Ruido
Evelyn Dinarte Quintero
Felicito a LA PRENSA por su Editorial del 28 de abril (Silencio por favor). Es incomprensible que a estas alturas, con leyes y decretos Nacionales e Internacionales, carezcamos de esa cultura de reclamar nuestros derechos y nos mostremos ajenos a problemas contaminantes como el caso del ruido. En Matagalpa, nuestras familias han sido víctimas de flagelos, burlas e inoperancia de las llamadas “autoridades competentes”, como la Policía Nacional, en especial su Comisionado Departamental y Alcaldía Municipal, Silais-Departamental y Procuraduría Ambiental.
El barrio El Progreso de esta ciudad hace seis años era un Edén, sano y habitable, hasta que para desgracia nuestra se instaló un negocio de café-bar al aire libre, que no posee la infraestructura adecuada (paredes, materiales aislantes, techos y otros) y se ubica en el centro del casco urbano de la ciudad, entre residencias, iglesias, escuelas públicas, universidad y otros.

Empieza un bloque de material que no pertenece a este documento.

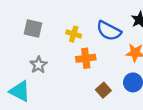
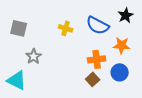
gray square: (33, 29) -> (19, 28), moved
orange cross: (86, 58) -> (97, 59), moved

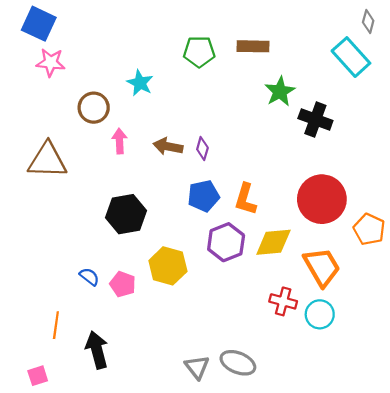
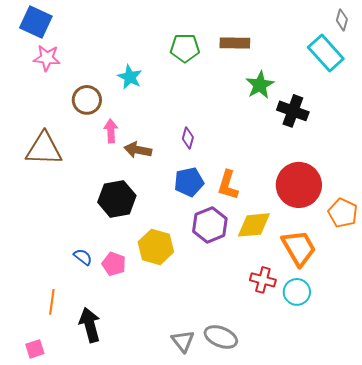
brown arrow: (168, 146) -> (138, 150), moved

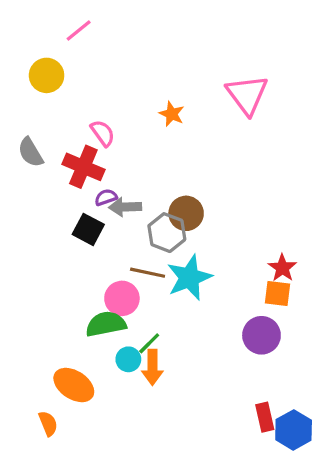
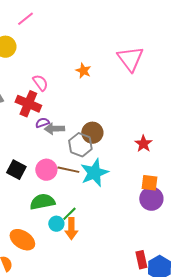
black square: (88, 229) -> (16, 170), moved
red star: (282, 268) -> (143, 144), moved
pink circle: (122, 298) -> (46, 170), moved
purple circle: (261, 335) -> (151, 199), moved

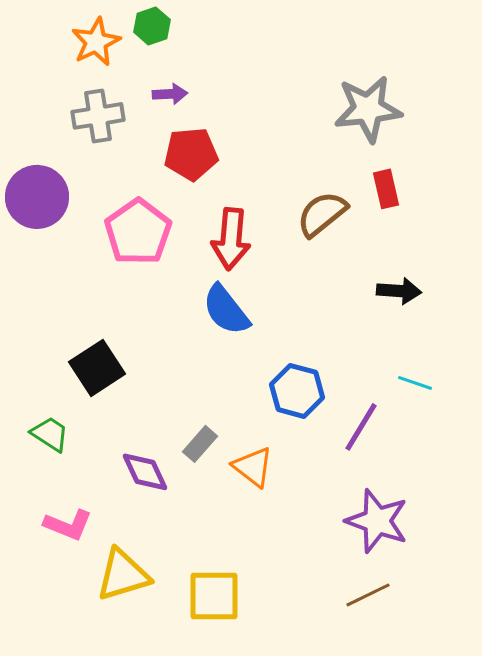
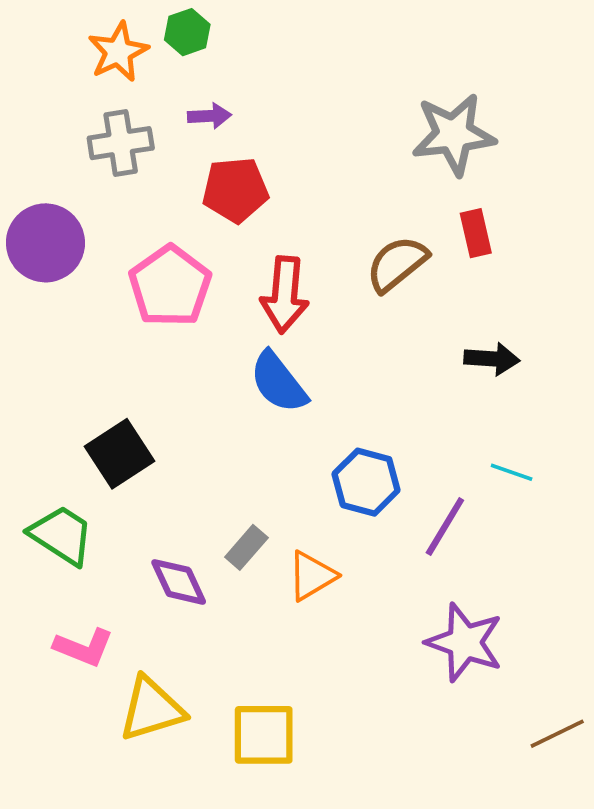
green trapezoid: (50, 434) -> (61, 535), size x1.4
orange triangle: (253, 467) -> (312, 576), turned 51
brown line: (368, 595) -> (557, 734), moved

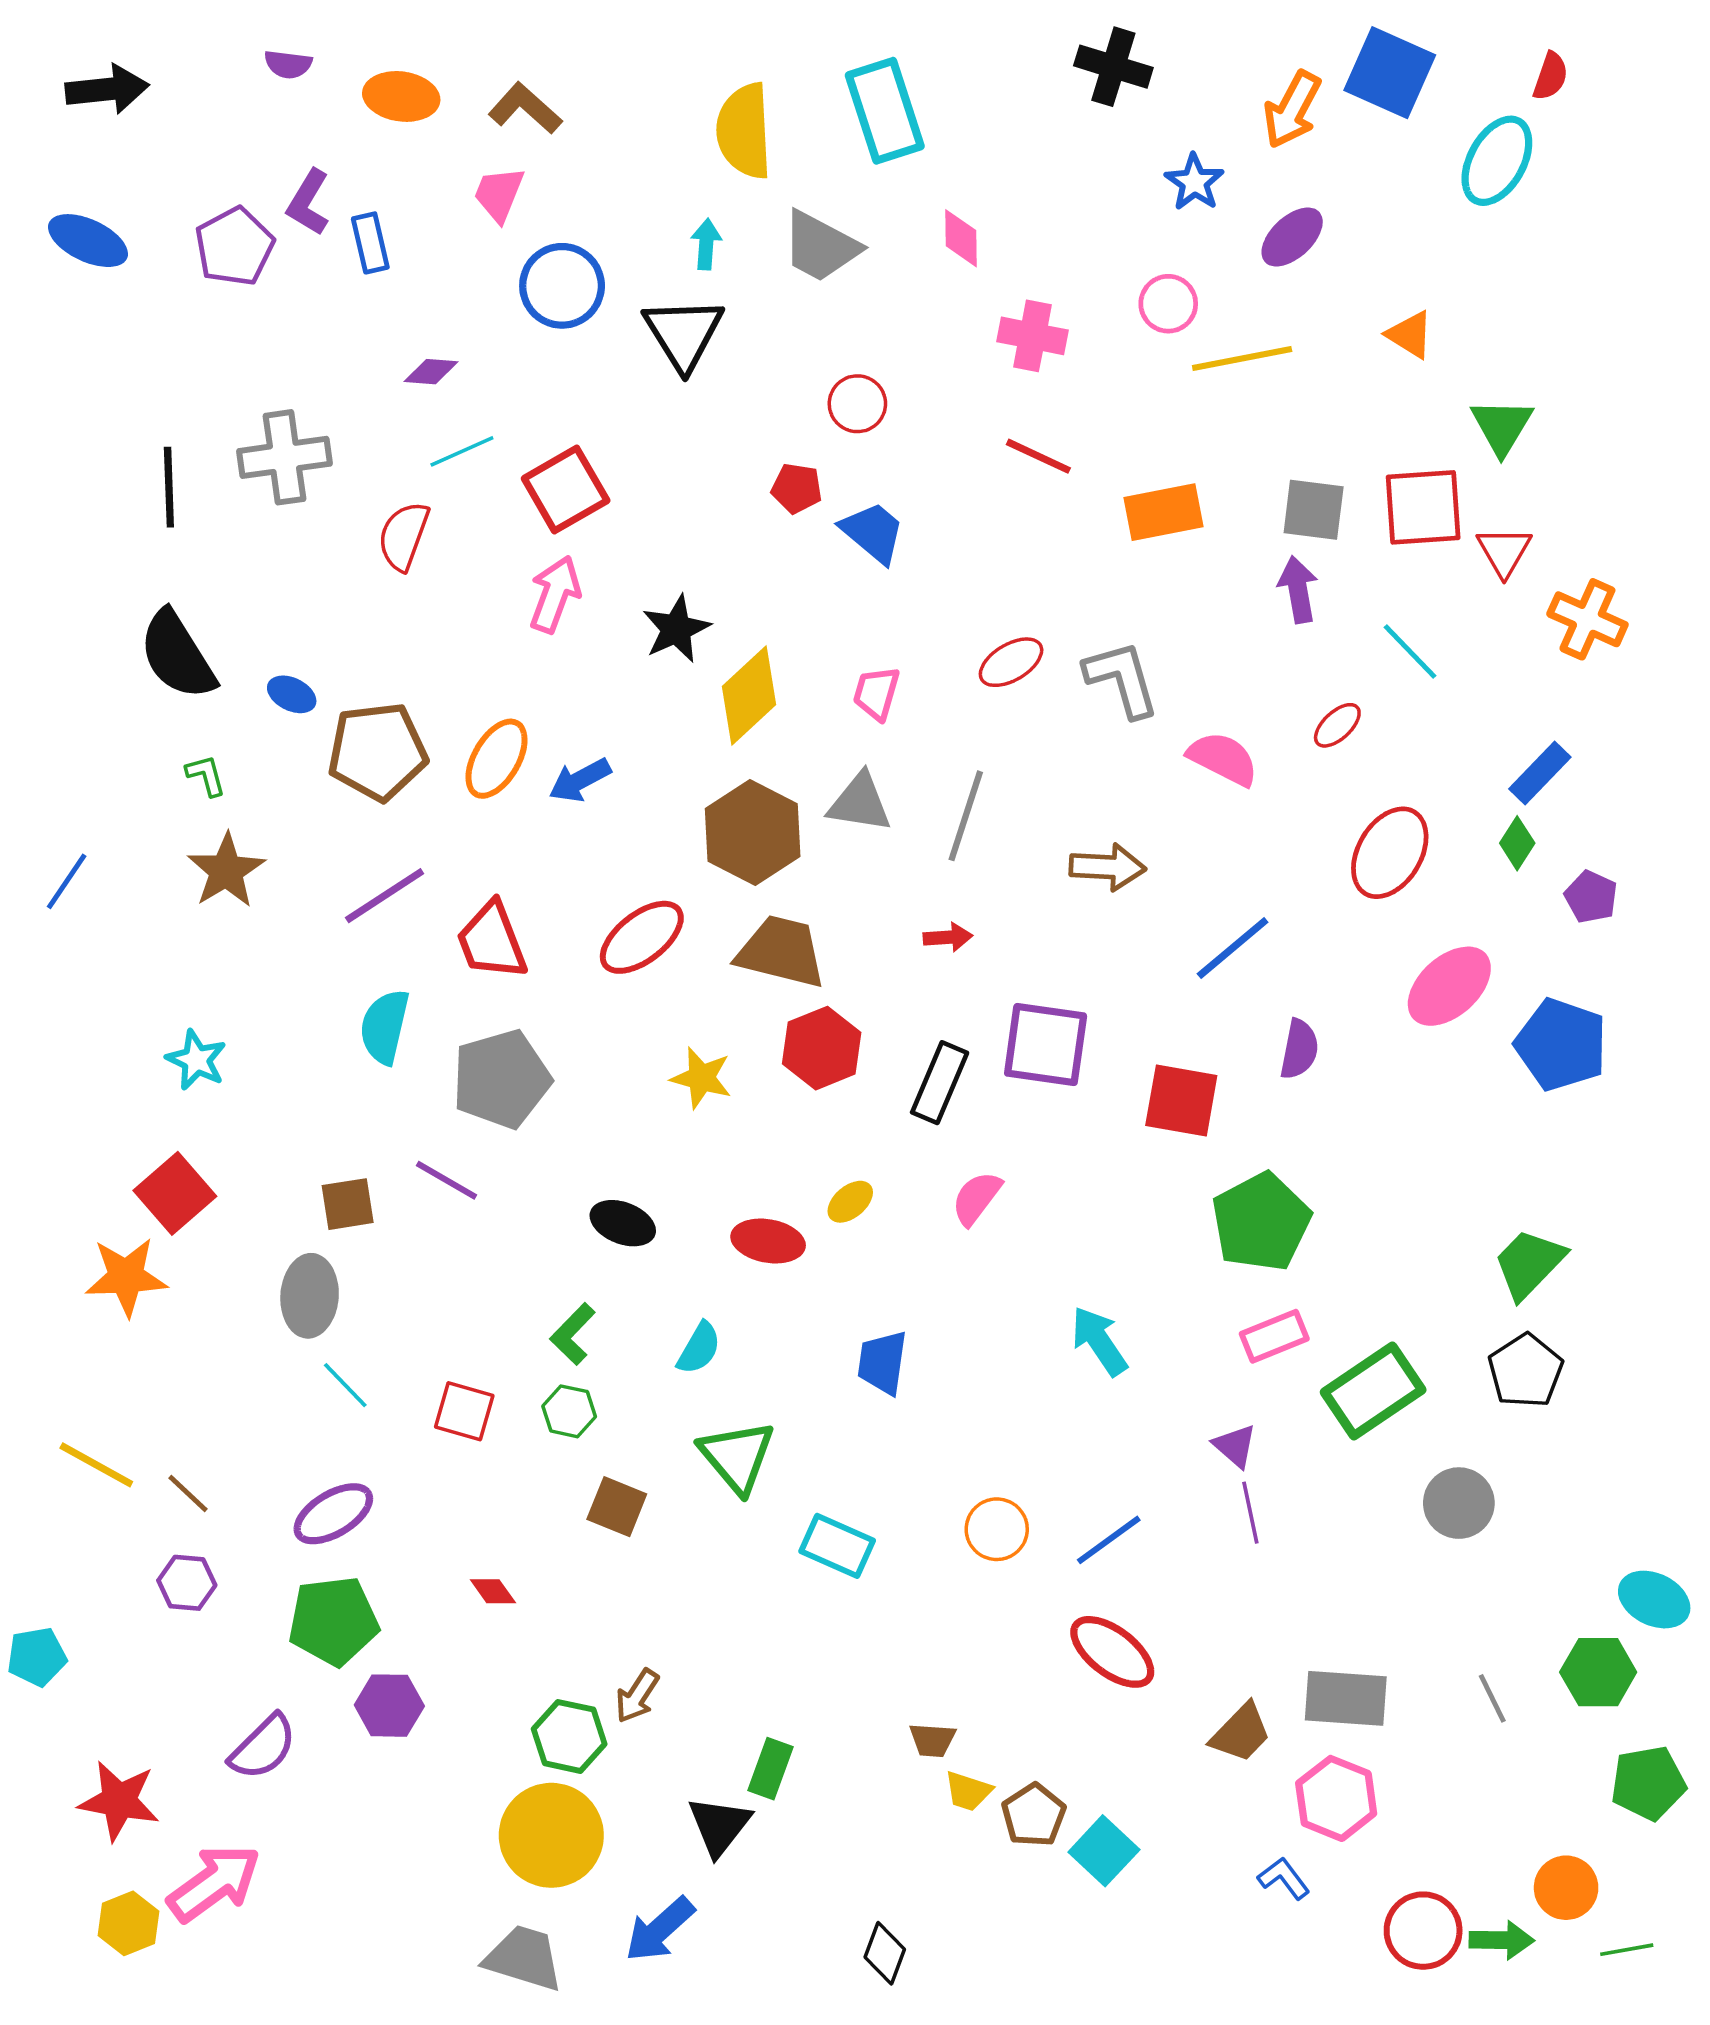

La licencia de ese negocio es para café-bar, no para discoteca que es como funciona, con parlantes de alta potencia que provocan sonidos de alta intensidad (mayores de 150 decibeles), y se escuchan a más de seis cuadras del local, todo a la vista y paciencia de la Policía y Alcaldía.
El Silais departamental y la Procuraduría han actuado con resoluciones de cierre definitivo del local, pero la Policía y la Alcaldía otorgan permisos para que siga funcionando. Los afectados por estos vejámenes debemos unirnos y reclamar al comisionado mayor Edwin Cordero, y al Ministro de Salud, José Antonio Alvarado, para que se nos respeten nuestros derechos humanos y morales.